First I built and installed redislog
and redis_fdw
. Then I added redislog
to my server’s shared_preload_libraries
, set log_min_duration_statement
to 0 and restarted.
Then I created a database called logger and did this in it:
create extension redis_fdw; create server localredis foreign data wrapper redis_fdw; create foreign table redis_postgres_log( log_entry json ) server localredis options (tabletype 'list', singleton_key 'postgres', database '0'); create type log_type as ( user_name text, database_name text, process_id int, remote_host text, session_id text, session_line_num int, command_tag text, session_start_time timestamptz, virtual_transaction_id text, transaction_id text, error_severity text, sql_state_code text, detail_log text, detail text, hint text, internal_query text, internal_query_pos text, context text, query text, query_pos text, file_location text, application_name text, message text, "@timestamp" timestamptz); create view postgres_log as select (x).* from redis_postgres_log r, json_populate_record(NULL::log_type, r.log_entry) as x; alter table postgres_log rename "@timestamp" to log_timestamp;
After that I could select a random row from the view:
logger=# select * from public.postgres_log offset 10000 limit 1; -[ RECORD 1 ]----------+----------------------------------------------------------------------------------------------------- user_name | andrew database_name | pgb3 process_id | 27513 remote_host | [local] session_id | 590b44c4.6b79 session_line_num | 1936 command_tag | UPDATE session_start_time | 2017-05-04 11:12:04-04 virtual_transaction_id | 3/2498 transaction_id | 3216 error_severity | LOG sql_state_code | detail_log | detail | hint | internal_query | internal_query_pos | context | query | query_pos | file_location | application_name | pgbench message | duration: 0.235 ms statement: UPDATE pgbench_tellers SET tbalance = tbalance + -4736 WHERE tid = 8; log_timestamp | 2017-05-04 11:12:09.593-04
There’s a bunch of work to do to make this more scalable, for example by partitioning the log. It might also be that we need to enhance redislog and/or redis_fdw to make this work better. But in principle this is a pretty nice result, a painless way of getting up to the second log entries as a postgres table.

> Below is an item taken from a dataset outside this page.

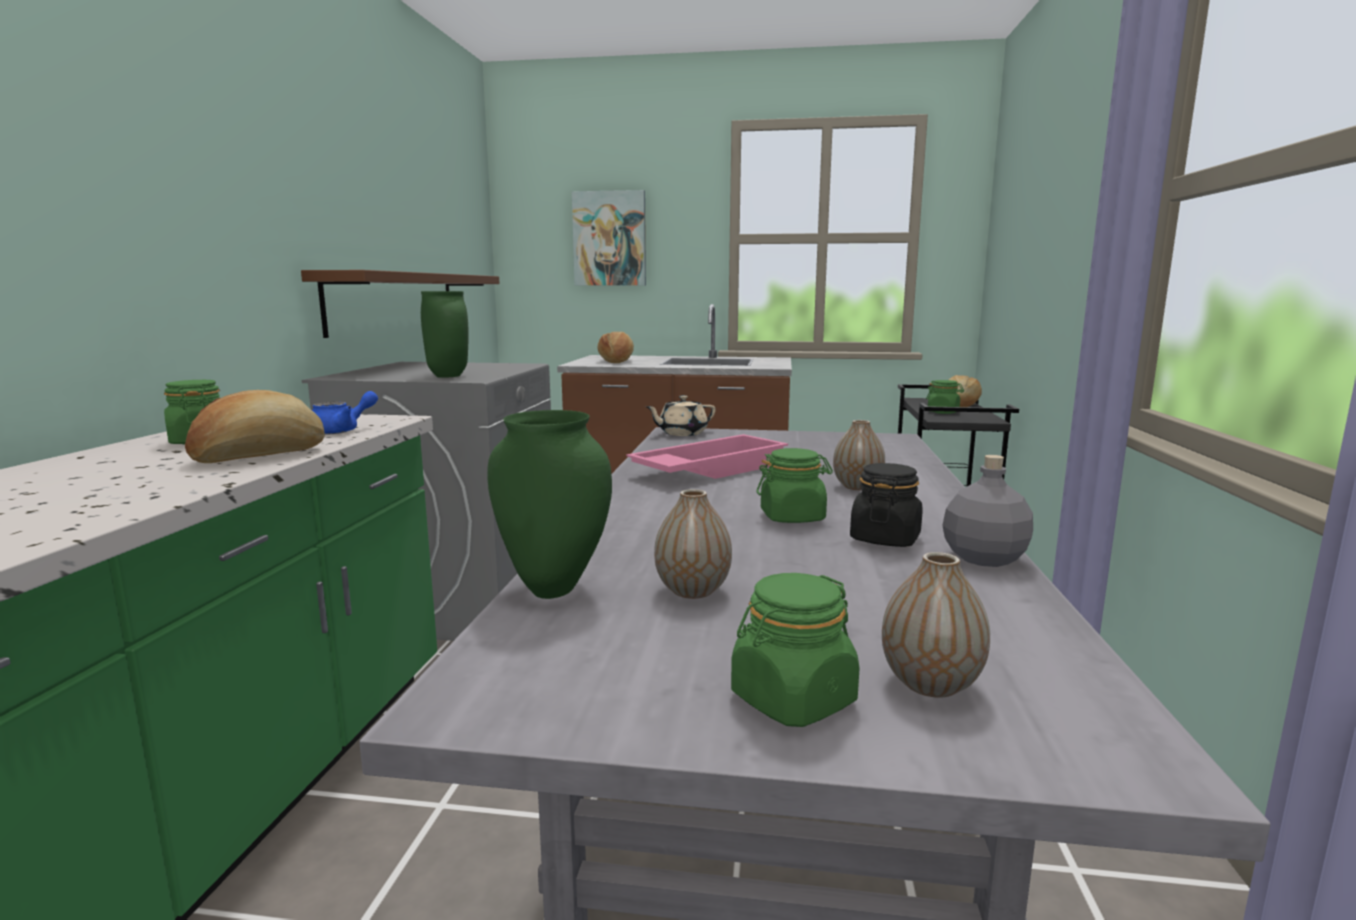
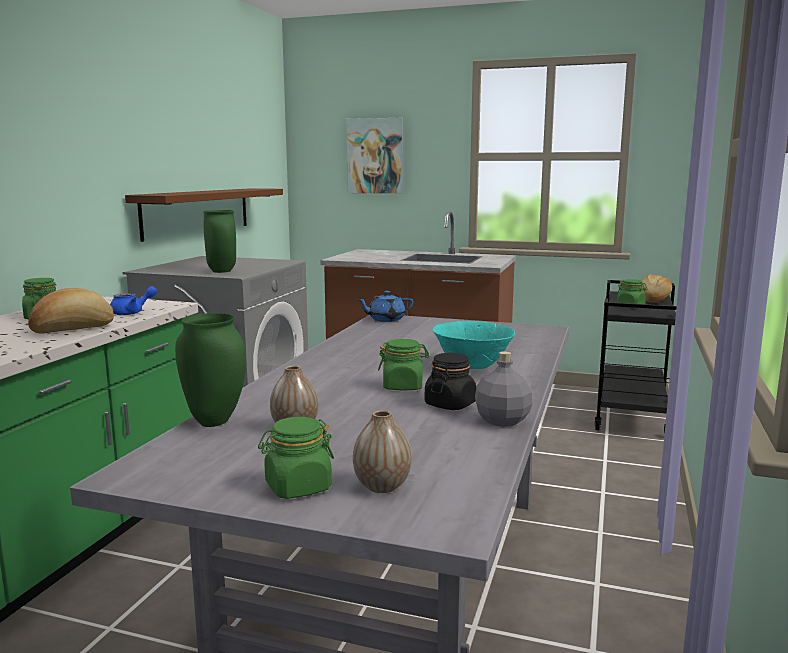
camera: 10 degrees right, 0 degrees up
(617, 361) = (370, 256): bread -> none
(681, 433) = (385, 319): beige teapot -> blue teapot
(709, 469) = (379, 349): pink tray -> none
(857, 487) = (472, 367): vase -> turquoise bowl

Does this perform better than using the file FDW to suck in the CSV file directly from the log directory?
Probably not. But I was interested to see how well it might work anyway, since redislog is also useful for other purposes. Also, I have seen cases where extraneous matter seems to have got into CSV logs making then unreadable by the File FDW. Redislog is pretty much guaranteed to have nothing but JSON.